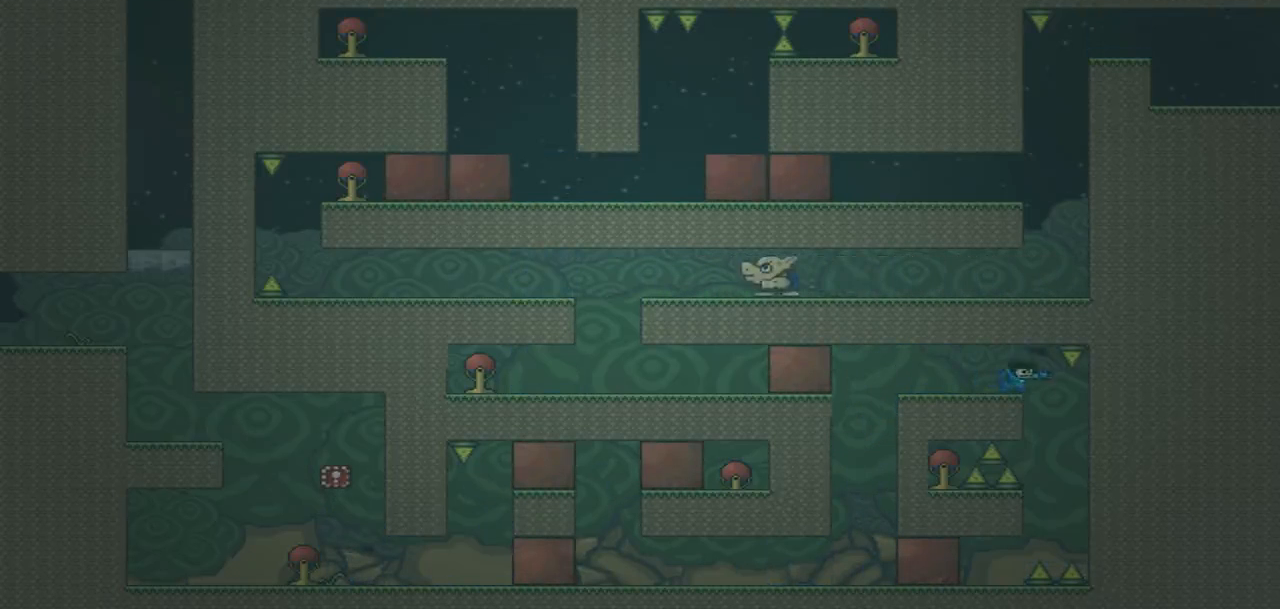
{"buttons": ["DPAD_LEFT"], "events": [[67, "DPAD_DOWN", "down"], [67, "DPAD_RIGHT", "up"], [100, "DPAD_DOWN", "up"], [100, "DPAD_LEFT", "down"], [300, "DPAD_LEFT", "up"], [434, "DPAD_LEFT", "down"]]}
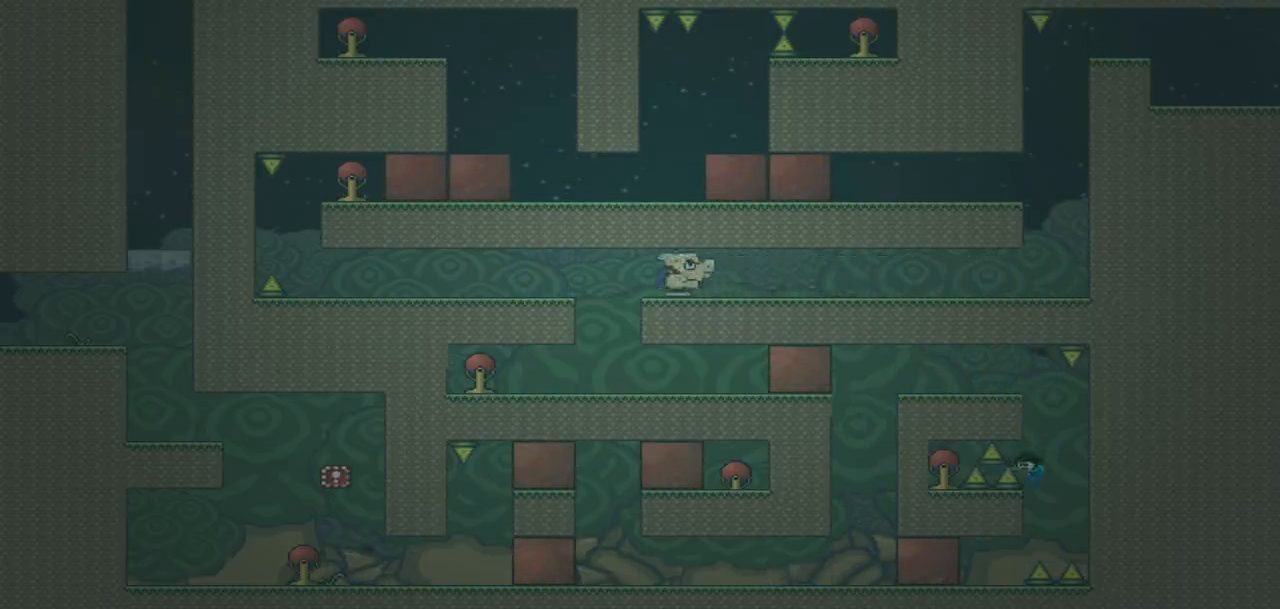
{"buttons": ["R1", "DPAD_RIGHT"], "events": [[100, "DPAD_LEFT", "up"], [433, "DPAD_RIGHT", "down"], [433, "R1", "down"]]}
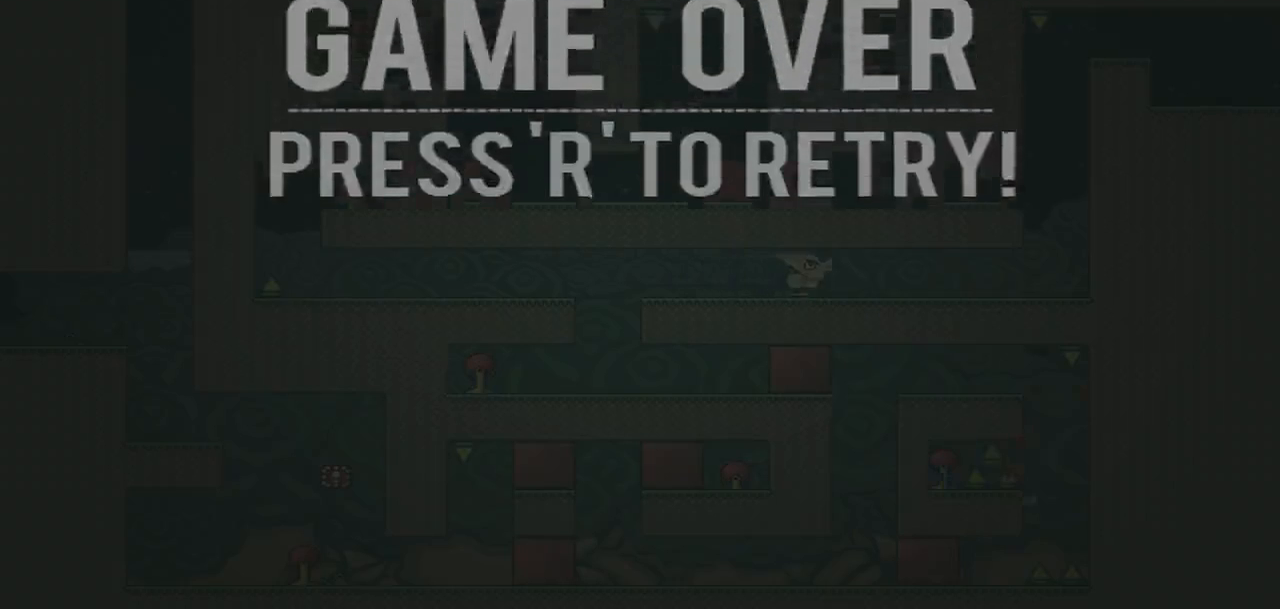
{"buttons": ["DPAD_RIGHT"], "events": [[33, "R1", "up"]]}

Exercise:
Please retype the listing in full, exactly as given, and skip every image.

Solution:
{"buttons": ["DPAD_LEFT"], "events": [[67, "DPAD_DOWN", "down"], [67, "DPAD_RIGHT", "up"], [100, "DPAD_DOWN", "up"], [100, "DPAD_LEFT", "down"], [300, "DPAD_LEFT", "up"], [434, "DPAD_LEFT", "down"]]}
{"buttons": ["R1", "DPAD_RIGHT"], "events": [[100, "DPAD_LEFT", "up"], [433, "DPAD_RIGHT", "down"], [433, "R1", "down"]]}
{"buttons": ["DPAD_RIGHT"], "events": [[33, "R1", "up"]]}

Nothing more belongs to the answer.